What exactly happens when you eat cooked?
Readers of this blog include health newbies, full-fledged enthusiasts, and everything in between. So it totally makes sense that I've gotten some feedback that it would be nice for WLIR to cover some of the basics every once in a while.
I thought this would be a great start: What exactly happens when you eat cooked foods? Short answer, your body responds as if it was under attack!
Leukocytosis and Cooked Food (by Wes Petereson via mercola.com)
In 1930, research was conducted at the Institute of Clinical Chemistry in Lausanne, Switzerland, under the direction of Dr. Paul Kouchakoff. The effect of food (cooked/processed vs. raw/natural) on the immune system was tested and documented.
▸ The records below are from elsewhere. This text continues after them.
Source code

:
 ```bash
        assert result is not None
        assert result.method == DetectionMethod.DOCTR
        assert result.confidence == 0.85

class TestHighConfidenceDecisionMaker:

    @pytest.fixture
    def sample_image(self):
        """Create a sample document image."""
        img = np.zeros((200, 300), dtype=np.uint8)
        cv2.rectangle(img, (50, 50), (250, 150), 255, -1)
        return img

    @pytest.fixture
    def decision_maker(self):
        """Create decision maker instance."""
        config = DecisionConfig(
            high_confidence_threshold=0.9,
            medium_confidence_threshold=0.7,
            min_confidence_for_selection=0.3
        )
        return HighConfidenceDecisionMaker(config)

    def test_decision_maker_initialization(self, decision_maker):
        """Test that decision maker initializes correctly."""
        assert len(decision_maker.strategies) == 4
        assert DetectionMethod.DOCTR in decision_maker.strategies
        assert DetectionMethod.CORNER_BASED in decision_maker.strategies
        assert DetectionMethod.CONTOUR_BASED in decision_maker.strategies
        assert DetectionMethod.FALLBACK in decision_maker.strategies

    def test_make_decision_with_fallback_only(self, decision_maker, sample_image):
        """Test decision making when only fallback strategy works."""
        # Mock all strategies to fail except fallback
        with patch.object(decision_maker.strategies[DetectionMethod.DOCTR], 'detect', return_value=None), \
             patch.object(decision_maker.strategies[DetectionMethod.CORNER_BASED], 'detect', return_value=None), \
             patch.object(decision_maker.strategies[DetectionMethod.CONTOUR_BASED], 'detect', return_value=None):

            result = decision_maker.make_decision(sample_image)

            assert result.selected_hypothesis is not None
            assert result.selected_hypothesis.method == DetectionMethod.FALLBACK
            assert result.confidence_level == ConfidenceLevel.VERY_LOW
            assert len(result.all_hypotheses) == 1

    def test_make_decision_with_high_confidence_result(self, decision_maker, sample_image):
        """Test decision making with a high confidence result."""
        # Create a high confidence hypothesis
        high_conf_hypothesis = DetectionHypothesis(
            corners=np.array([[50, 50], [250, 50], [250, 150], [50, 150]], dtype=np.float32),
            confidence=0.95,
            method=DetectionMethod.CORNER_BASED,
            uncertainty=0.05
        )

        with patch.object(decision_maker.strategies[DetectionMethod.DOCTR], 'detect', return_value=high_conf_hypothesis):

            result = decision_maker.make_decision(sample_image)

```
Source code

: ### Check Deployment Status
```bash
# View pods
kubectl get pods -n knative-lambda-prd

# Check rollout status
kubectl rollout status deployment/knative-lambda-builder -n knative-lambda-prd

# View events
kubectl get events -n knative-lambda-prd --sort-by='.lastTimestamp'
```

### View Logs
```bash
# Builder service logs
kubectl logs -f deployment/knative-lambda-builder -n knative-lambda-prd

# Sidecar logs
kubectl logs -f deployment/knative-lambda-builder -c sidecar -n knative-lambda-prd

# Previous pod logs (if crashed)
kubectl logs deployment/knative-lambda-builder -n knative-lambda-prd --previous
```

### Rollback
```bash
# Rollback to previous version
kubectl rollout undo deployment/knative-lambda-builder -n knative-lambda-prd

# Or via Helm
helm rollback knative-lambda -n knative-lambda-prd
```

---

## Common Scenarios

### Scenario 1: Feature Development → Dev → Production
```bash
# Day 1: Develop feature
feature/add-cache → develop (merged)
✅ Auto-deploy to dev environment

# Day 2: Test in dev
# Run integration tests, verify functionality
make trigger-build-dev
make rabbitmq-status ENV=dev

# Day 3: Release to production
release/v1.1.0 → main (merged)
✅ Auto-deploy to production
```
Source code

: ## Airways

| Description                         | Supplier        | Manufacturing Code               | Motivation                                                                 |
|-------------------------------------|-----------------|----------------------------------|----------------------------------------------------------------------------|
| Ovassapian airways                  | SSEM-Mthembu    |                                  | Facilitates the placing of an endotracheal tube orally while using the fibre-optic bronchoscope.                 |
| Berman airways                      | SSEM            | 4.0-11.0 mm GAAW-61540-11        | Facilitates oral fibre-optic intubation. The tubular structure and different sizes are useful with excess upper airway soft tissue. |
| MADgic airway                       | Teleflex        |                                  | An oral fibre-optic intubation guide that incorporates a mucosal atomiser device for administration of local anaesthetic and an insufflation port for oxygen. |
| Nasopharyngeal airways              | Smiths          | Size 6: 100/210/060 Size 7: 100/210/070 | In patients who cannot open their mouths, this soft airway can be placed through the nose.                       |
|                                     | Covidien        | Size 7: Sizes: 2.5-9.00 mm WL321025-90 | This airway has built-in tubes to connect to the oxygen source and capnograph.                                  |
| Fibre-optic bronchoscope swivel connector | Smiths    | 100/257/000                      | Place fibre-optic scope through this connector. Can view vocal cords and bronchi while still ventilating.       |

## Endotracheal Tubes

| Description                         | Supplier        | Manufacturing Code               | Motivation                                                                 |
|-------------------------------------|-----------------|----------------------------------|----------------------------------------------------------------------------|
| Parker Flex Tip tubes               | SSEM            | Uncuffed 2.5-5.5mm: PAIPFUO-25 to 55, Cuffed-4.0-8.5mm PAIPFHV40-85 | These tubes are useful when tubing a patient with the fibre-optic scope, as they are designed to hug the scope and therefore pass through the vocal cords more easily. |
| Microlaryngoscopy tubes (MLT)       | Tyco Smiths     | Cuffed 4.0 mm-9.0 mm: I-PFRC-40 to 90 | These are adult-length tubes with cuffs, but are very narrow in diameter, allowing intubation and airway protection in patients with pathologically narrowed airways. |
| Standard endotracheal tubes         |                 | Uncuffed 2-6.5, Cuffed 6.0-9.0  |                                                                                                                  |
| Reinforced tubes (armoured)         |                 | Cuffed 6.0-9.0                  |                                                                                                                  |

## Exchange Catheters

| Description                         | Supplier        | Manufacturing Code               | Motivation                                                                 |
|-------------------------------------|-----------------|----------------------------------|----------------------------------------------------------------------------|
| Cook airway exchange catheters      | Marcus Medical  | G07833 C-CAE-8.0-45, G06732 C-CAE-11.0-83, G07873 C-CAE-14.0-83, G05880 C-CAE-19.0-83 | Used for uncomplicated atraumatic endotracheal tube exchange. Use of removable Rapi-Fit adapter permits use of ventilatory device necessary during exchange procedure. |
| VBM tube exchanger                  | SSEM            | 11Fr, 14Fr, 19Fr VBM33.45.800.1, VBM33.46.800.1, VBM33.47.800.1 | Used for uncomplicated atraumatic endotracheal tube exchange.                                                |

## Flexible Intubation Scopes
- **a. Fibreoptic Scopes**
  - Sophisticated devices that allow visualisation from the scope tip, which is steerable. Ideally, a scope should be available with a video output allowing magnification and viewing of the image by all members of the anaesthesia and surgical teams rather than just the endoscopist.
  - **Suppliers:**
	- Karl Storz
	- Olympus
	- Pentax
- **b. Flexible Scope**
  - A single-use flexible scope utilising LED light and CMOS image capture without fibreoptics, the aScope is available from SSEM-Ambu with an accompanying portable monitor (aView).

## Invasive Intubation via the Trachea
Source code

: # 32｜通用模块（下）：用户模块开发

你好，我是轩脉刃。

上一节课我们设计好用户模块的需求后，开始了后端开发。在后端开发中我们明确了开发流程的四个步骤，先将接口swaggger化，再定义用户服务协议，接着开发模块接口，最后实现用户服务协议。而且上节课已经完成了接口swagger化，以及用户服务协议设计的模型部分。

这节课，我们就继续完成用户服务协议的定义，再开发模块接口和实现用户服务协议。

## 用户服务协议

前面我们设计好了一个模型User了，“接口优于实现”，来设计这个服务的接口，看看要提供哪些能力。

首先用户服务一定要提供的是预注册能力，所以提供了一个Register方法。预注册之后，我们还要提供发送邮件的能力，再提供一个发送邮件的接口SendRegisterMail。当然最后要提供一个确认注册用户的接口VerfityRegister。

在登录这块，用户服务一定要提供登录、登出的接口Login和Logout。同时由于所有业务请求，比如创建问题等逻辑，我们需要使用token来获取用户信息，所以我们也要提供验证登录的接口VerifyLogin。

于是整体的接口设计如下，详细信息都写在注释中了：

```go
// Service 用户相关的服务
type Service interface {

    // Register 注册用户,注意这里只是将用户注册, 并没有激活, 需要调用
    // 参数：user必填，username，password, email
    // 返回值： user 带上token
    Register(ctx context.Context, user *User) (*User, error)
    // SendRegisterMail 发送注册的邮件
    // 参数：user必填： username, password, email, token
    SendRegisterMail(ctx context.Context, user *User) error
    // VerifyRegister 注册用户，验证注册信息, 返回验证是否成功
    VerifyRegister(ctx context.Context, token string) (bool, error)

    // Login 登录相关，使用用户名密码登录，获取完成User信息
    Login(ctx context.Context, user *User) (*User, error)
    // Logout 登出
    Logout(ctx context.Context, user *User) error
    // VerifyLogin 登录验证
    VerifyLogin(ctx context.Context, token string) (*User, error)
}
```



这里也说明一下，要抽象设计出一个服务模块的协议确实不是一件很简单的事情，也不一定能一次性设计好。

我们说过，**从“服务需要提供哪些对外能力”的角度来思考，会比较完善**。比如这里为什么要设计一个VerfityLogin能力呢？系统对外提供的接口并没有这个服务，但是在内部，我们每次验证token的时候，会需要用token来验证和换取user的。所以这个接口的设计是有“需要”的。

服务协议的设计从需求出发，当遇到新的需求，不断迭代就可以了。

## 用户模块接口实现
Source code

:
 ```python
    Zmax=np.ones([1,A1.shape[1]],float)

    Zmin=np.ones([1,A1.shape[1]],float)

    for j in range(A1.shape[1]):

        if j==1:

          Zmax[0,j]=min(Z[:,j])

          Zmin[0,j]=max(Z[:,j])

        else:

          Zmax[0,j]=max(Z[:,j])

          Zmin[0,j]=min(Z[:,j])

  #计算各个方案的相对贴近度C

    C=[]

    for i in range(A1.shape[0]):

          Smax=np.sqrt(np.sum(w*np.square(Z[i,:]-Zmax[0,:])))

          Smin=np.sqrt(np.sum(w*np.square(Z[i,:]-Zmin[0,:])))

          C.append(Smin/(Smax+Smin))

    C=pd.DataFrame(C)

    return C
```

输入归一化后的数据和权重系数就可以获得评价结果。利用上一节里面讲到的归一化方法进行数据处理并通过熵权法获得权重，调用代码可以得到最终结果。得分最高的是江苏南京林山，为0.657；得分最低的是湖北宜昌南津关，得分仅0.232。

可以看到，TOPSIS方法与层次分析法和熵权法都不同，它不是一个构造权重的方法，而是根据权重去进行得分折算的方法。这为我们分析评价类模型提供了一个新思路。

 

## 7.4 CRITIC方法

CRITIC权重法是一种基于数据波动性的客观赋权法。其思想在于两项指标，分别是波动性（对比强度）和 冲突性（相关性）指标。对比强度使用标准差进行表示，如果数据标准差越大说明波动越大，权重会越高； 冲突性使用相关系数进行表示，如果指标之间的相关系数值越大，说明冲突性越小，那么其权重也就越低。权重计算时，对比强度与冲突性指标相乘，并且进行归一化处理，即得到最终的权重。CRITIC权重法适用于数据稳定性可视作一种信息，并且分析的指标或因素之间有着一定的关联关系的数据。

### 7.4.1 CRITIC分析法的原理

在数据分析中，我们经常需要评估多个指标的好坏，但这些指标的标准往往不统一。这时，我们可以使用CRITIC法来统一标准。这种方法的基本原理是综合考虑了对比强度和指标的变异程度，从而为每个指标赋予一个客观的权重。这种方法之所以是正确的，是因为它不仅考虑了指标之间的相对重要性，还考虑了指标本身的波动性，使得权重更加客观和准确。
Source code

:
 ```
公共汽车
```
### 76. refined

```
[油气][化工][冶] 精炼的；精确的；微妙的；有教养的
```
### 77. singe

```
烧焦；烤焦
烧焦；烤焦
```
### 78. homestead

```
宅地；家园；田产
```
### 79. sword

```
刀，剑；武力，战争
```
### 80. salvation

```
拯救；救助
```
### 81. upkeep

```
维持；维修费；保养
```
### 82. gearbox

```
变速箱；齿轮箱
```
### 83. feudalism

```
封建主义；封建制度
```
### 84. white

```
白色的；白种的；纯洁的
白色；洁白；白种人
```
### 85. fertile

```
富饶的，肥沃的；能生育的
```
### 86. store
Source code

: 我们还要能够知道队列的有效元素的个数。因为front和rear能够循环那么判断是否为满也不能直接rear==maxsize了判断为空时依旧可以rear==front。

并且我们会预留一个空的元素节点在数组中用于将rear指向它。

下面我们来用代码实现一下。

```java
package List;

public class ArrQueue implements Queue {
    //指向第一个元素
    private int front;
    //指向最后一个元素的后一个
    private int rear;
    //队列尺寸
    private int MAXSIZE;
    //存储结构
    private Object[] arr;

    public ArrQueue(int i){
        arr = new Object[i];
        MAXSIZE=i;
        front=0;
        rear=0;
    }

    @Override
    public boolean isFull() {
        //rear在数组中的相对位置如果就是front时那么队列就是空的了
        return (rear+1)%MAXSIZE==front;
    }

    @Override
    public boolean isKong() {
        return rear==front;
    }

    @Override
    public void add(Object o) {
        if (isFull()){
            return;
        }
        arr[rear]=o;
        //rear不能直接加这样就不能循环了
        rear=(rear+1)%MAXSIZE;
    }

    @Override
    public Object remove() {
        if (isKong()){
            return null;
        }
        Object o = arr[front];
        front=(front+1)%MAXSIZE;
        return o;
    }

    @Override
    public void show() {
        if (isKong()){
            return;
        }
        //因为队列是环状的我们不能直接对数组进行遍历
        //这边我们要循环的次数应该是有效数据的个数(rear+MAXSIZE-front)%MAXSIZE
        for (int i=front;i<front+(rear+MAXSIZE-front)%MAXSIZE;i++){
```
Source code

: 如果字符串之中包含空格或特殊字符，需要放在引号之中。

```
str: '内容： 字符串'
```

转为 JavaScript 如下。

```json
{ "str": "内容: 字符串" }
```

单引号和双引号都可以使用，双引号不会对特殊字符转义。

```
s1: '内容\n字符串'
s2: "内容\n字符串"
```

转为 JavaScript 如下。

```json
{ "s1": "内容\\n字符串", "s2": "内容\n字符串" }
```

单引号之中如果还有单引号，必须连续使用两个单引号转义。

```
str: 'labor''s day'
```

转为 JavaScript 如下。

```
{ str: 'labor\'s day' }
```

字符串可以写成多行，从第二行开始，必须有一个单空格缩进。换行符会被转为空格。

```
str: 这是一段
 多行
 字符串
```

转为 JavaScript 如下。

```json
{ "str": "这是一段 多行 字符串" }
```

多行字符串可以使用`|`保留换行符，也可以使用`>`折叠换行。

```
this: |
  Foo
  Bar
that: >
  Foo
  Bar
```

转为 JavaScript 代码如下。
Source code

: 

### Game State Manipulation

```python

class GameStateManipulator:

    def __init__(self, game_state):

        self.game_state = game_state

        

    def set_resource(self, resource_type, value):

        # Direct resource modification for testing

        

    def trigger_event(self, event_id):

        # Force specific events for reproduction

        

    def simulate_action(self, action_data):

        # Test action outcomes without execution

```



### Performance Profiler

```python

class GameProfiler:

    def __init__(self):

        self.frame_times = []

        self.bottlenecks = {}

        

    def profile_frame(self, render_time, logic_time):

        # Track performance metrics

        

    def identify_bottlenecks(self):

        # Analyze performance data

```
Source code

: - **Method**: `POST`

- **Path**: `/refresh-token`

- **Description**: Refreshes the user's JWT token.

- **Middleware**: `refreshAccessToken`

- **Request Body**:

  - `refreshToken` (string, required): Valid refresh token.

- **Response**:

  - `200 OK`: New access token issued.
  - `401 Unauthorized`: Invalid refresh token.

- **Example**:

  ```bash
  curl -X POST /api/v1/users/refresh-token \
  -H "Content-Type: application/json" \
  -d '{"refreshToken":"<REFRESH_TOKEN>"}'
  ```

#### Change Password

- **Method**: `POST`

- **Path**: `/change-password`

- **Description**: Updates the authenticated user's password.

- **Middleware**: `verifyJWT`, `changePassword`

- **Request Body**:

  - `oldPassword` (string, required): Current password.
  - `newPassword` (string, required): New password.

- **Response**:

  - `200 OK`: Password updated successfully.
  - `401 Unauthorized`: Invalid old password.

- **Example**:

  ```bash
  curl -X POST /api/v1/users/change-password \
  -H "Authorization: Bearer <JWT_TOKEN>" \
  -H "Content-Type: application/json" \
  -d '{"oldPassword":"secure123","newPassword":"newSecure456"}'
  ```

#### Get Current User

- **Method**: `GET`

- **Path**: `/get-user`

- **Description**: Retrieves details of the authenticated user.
Dr. Kouchakoff's discovery concerned the leukocytes, the white blood cells.
It was found that after a person eats cooked food, his/her blood responds immediately by increasing the number of white blood cells. This is a well-known phenomena called "digestive leukocytosis", which means that there is a rise in the number of leukocytes, or white blood cells, after eating.
Since digestive leukocytosis was always observed after eating, it was considered to be a normal physiological response to eating. No one knew why the number of white cells would rise after eating, since this appeared to be a stress response, as if the body was reacting to something harmful, such as infection, trauma, or exposure to toxic chemicals.
Back in 1930, Swiss researchers of the institute of Chemical Chemistry studied the influence of food on human blood and made a remarkable discovery. They found that eating unaltered, raw food or food heated at low temperatures did not cause a reaction in the blood. In addition, if a food had been heated beyond a certain temperature (unique to each food), or if the food was processed (refined, added chemicals, etc.), this always caused a rise in the number of white cells in the blood.